What are your key risk areas?
Risk of volatility: Volatility is the classic "standard Wall Street" measure of risk. On a daily basis, asset prices move up and down, and there's no really good way of predicting which way they'll move on any given day. Volatility becomes a particular risk for retirees, who frequently must dip into their portfolio to cover their costs of living. Being forced to sell low to cover your costs is a risk of volatility, as it would leave you less to cover future expenses.
Countermeasure for volatility: The countermeasure for volatility is cash and high-quality, duration-matched bonds such as U.S. Treasuries. If you know you'll need money in the near future, have it in cash, which takes all the volatility risk out of the picture. If you know you'll need money in the next few years, have it in high-quality bonds that mature and convert to cash just before you need to spend it. That gives you the cash you need when you need it, at a higher rate of return than an all-cash portfolio.

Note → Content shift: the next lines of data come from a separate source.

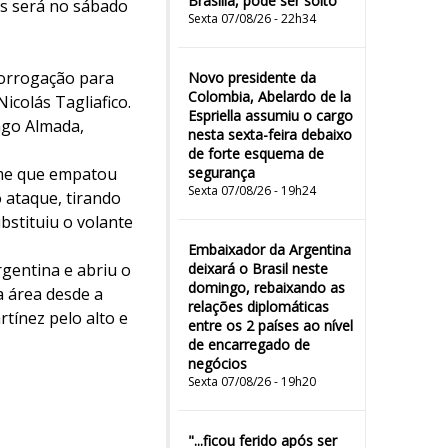
Brasília, pode ser solto
is será no sábado
Sexta 07/08/26 - 22h34
rorrogação para
Novo presidente da
Colombia, Abelardo de la
icolás Tagliafico.
Espriella assumiu o cargo
ago Almada,
nesta sexta-feira debaixo
de forte esquema de
ime que empatou
segurança
Sexta 07/08/26 - 19h24
o ataque, tirando
stituiu o volante
Embaixador da Argentina
rgentina e abriu o
deixará o Brasil neste
domingo, rebaixando as
a área desde a
relações diplomáticas
tínez pelo alto e
entre os 2 países ao nível
de encarregado de
negócios
Sexta 07/08/26 - 19h20
"...ficou ferido após ser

Risk of inflation: Inflation is a particular risk for retirees because many pensions and annuities do not include inflation adjustments. Additionally, Social Security's inflation adjustment might not adequately compensate for the higher inflation rates experienced by seniors due to healthcare costs. Over time, inflation can bite seniors, hard. Over a 30-year retirement, a mere 3% inflation rate would mean things that cost you $1,000 at the start of your retirement would cost $2,427 near the end.
Countermeasure for inflation: The countermeasure for inflation is to own asset classes that can earn higher returns than inflation. Over the long run, stocks have done a tremendous job of beating inflation, and could very well continue as long as we have real long-run economic growth. The downside, of course, is that stocks are far more volatile than bonds and thus are much more exposed to that particular risk. That makes stocks a good option for the long run, but riskier for the short run.
Risks in individual securities: Above and beyond the general risks affecting different asset types as a whole, individual stocks and bonds face distinct risks. The value for each stock and each bond is based on the issuer's ability to meet its commitments and other financial expectations. Bonds take priority -- and in a bankruptcy, a company's stock is much more likely to be completely wiped out than its bonds. Still, even a bond's superior guarantee is only as good as its issuer's ability to pay.
Countermeasure for individual securities: The countermeasure for individual security risk is diversification. While one stock might go under, the odds are substantially smaller that the entire S&P 500 will simultaneously declare bankruptcy. That makes an index-tracking ETF such as the SPYDERs a decent option for the long-term stock segment of your portfolio.
Bonds behave a little different. Because bonds mature and bond funds usually don't, diversifying through a bond fund won't provide the same level of assured cash at maturity as owning a collection of individual bonds. If you invest via bond funds, you'll have to rebalance over time based on spending needs and bond maturity timelines. If you invest via individual bonds, you'll either want to stick with U.S. Treasuries or diversify among strong investment-grade bonds across each expected maturity date.
Find the balance point where you're comfortable
These are just some of the primary financial risks you'll face retirement. Most major risks have countermeasures, but those countermeasures themselves usually come with trade-offs. Your goal with your portfolio in retirement is to balance those risks and countermeasures given your financial assets and the expenses they have to cover.
You can't eliminate all financial risks, but you can usually find a balance that works for you. With that balance in place, you can better focus your time in retirement on the priorities that matter.